= Hassa Horn Sr. =

Norwegian civil servant

Hassa Horn Sr. (16 March 1837 – 11 December 1921) was a Norwegian civil servant.

He was born in Frederiksvern of customs inspector Hans Jokum Horn and Anna Grønbech Aas. Together with Alette Gram (1844–1933), whom he married in 1869, he had the son Hassa Horn Jr. who was a notable industrialist and married twice; to daughters of Peter Birch-Reichenwald and Johan Steen. Their daughter Dorothea was the mother of national housewives' leader Alette Nicolaysen.

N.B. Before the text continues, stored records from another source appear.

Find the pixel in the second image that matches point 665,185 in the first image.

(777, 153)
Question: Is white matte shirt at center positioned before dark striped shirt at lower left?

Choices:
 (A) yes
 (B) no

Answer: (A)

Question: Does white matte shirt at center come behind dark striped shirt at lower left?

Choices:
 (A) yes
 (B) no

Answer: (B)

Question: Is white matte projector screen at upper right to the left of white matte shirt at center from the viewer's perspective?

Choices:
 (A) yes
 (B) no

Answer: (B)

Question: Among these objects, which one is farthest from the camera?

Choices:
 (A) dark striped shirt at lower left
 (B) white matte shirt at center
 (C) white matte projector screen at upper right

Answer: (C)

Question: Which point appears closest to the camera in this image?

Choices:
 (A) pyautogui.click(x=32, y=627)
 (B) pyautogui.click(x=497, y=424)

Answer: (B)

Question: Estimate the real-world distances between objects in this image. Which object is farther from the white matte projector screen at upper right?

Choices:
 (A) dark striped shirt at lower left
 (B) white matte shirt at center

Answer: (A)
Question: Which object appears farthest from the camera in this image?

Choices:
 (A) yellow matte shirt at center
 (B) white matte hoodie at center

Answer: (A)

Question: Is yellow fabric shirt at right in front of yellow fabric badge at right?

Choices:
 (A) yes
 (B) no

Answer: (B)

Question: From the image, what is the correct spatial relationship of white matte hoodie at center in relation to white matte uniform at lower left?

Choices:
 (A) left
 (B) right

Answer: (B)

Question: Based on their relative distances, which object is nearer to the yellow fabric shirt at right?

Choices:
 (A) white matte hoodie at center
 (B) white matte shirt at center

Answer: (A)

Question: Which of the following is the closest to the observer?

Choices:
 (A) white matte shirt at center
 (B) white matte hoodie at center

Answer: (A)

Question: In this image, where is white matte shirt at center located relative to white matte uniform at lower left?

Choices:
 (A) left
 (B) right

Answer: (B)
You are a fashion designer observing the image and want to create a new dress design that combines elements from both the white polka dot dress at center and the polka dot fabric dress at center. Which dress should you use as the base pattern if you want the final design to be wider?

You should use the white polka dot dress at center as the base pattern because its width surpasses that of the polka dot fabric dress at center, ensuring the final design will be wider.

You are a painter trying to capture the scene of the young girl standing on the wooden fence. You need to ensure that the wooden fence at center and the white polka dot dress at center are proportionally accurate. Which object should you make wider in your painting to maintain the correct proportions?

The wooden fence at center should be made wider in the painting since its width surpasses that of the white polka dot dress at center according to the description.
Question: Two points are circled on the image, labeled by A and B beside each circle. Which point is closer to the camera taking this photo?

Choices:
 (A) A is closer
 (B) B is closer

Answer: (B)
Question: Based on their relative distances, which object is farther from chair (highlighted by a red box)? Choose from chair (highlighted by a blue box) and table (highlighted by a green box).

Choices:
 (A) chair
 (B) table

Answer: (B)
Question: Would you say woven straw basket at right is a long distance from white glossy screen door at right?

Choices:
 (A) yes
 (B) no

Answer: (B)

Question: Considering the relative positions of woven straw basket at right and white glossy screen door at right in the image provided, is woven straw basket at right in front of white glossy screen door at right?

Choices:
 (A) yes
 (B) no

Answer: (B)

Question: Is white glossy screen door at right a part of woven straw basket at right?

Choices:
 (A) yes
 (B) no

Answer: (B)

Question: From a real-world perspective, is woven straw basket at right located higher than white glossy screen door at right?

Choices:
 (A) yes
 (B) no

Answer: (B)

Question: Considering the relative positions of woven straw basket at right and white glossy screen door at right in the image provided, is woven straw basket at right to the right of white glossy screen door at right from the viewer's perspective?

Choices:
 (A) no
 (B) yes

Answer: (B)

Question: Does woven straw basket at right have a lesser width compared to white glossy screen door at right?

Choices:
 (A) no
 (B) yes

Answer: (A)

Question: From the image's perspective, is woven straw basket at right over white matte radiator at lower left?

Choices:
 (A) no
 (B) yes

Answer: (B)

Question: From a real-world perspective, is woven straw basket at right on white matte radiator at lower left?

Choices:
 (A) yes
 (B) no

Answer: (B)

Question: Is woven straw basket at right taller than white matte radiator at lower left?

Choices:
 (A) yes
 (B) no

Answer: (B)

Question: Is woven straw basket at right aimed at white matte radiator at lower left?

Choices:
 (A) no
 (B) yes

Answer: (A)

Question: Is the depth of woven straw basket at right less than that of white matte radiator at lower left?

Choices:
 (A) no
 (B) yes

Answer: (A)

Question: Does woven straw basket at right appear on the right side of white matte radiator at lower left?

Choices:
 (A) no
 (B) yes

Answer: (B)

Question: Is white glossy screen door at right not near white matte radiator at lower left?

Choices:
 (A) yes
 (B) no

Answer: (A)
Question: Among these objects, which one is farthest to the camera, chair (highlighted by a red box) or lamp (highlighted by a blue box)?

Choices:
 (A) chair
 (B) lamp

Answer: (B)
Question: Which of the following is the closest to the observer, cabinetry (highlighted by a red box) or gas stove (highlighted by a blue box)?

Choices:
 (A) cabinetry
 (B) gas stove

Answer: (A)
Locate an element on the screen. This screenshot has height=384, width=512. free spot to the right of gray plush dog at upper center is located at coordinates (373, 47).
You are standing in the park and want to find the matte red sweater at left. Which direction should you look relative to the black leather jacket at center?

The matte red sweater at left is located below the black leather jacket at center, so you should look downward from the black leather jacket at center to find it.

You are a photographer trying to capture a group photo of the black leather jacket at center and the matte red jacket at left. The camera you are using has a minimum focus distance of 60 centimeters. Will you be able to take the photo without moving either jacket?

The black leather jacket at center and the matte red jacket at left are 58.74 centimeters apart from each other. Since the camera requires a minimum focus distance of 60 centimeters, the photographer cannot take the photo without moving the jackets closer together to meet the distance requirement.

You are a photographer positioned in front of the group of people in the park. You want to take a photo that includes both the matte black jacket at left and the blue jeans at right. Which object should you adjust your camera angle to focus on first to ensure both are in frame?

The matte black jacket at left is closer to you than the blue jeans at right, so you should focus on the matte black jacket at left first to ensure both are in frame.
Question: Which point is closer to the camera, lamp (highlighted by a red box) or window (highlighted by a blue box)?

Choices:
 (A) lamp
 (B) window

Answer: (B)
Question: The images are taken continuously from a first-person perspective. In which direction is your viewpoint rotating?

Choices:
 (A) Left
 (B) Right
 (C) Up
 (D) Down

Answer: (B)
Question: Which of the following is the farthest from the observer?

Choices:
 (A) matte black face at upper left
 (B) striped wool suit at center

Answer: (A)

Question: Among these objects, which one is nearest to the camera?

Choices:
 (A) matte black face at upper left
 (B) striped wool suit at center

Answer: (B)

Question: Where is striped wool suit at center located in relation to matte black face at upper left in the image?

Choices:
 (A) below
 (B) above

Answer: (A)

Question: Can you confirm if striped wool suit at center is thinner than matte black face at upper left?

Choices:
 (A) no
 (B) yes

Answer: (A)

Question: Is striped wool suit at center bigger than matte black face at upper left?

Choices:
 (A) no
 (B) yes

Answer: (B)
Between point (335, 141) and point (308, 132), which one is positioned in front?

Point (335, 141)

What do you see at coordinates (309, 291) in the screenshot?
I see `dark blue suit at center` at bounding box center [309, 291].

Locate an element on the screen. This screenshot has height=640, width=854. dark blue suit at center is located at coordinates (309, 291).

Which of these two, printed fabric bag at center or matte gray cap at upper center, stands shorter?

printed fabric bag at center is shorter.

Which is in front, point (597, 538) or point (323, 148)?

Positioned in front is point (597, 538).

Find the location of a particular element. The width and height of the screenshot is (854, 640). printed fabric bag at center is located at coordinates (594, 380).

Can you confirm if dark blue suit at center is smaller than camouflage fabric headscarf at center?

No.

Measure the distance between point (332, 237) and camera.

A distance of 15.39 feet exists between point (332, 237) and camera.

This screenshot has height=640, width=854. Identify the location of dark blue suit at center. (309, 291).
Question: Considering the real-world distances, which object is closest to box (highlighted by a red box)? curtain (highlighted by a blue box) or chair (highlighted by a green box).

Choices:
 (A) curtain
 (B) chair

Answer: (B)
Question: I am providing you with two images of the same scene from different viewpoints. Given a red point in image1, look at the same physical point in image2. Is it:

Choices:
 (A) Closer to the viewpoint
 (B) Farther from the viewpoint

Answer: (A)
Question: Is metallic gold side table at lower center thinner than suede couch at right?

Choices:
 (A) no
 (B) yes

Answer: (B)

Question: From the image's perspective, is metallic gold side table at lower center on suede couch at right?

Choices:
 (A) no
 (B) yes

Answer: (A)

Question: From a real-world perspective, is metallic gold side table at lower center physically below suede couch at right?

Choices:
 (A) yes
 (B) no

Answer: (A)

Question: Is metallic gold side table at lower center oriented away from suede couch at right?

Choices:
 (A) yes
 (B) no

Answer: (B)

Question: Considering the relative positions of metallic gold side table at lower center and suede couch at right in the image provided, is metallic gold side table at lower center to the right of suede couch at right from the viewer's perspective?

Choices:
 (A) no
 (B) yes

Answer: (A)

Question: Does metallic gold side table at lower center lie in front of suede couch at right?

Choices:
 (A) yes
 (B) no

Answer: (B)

He finished his secondary education in 1855 and graduated from the Royal Frederick University with the cand.jur. degree in 1860. After some years as an attorney, he became clerk in the Ministry of Church Affairs in 1864. He advanced to assistant secretary in 1873 and deputy under-secretary in 1879. In 1886 reached the pinnacle of his career as he was appointed as chief administrative officer of the third magistrate department in Kristiania Municipality, the capital city of Norway. He held the position from late 1886 to 1909 with the title burgomaster. He was the capital's highest-ranking civil servant responsible for education, libraries and church affairs.

He was decorated as a Commander, Second Class of the Order of St. Olav and the Order of the Dannebrog. He died in December 1921.